One can consider a variant of the Dedekind-Peano axioms in which one replaces the assumption that every number has exactly one successor by the assumption that every number has at most one successor, leaving the other axioms the same (and in particular retaining the second-order induction axiom). The models of this theory are then the initial segments of the natural numbers. Call it a "size-neutral" version of the second-order Dedekind-Peano theory. My question is, to what extent can one prove analogues of standard theorems about the natural numbers in this theory?
For instance, what would serve as a size-neutral analogue of the proposition that the set of primes is infinite? Ideally it would be some proposition P with the property that if you assume that P is true, and you assume that every number has a successor, then the standard claim about the set of primes being infinite would follow without too much trouble (where "too much trouble" means "going back to the beginning and proving the infinitude of the primes in the usual way without invoking P at all").
I'm aware that even defining "prime" is problematic.
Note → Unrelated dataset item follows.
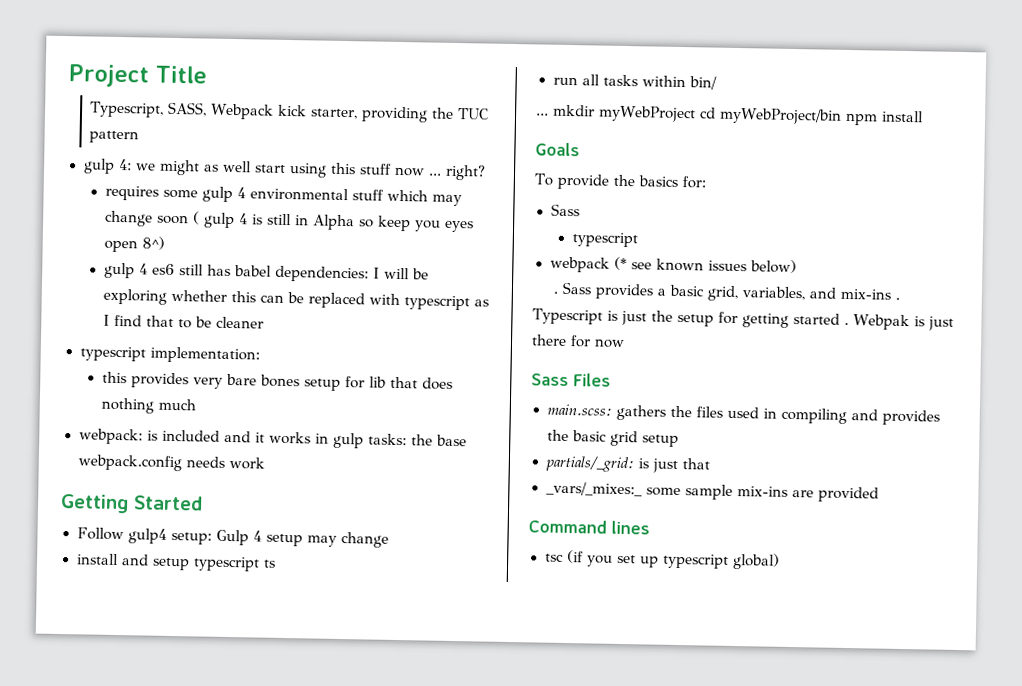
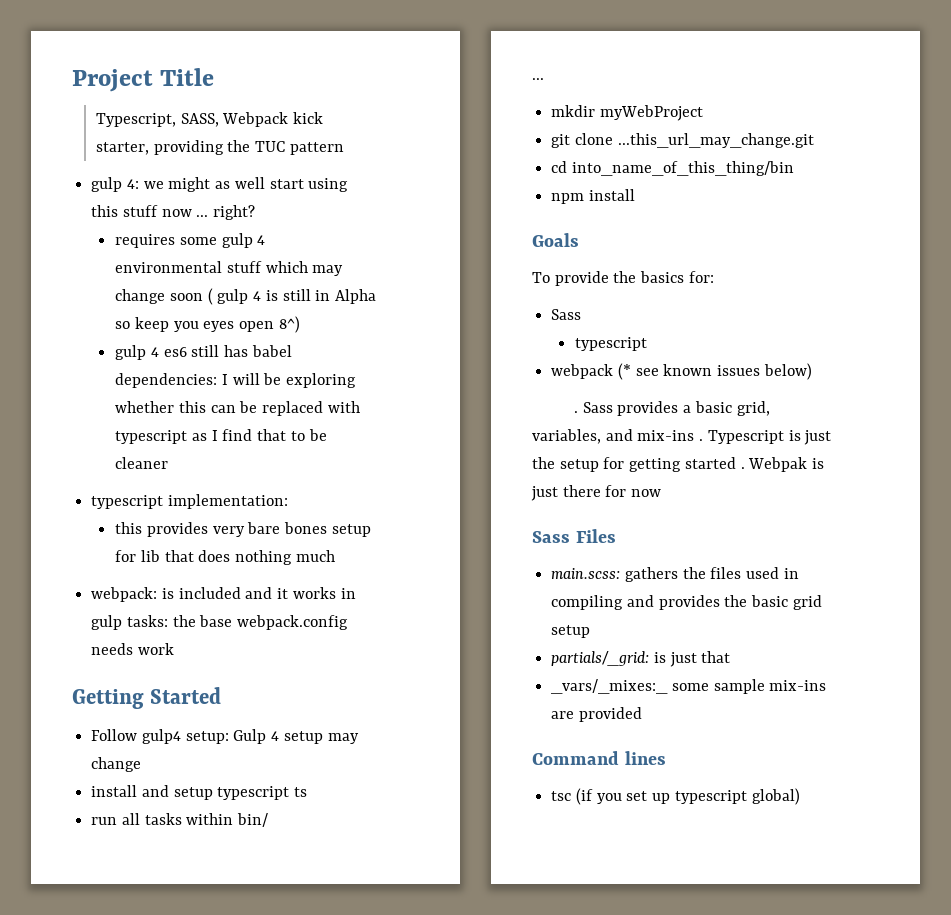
(549, 114) none -> (544, 79) //
[699,107,842,125] cd myWebProject/bin -> [551,133,814,148] [551,161,794,176] // git clone ...this_url_may_change.git // cd into_name_of_this_thing/bin //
To begin with, in a size-neutral theory, one cannot define addition or multiplication in the usual recursive way, or rather, if one does, the operations are not provably total; if one's model cuts off at n, then sums and products that exceed this bound are undefined. One could choose to remedy this with a definition that basically says "If a number has no successor, define it to be its own successor; now proceed using this new, enlarged notion of succession instead of the old one", and then sums and products that in ordinary arithmetic exceed n would now equal n -- though I'm not sure this is a good way to go.
This can't be a new line of thought, so I'd be happy with answers of the form "Go read X".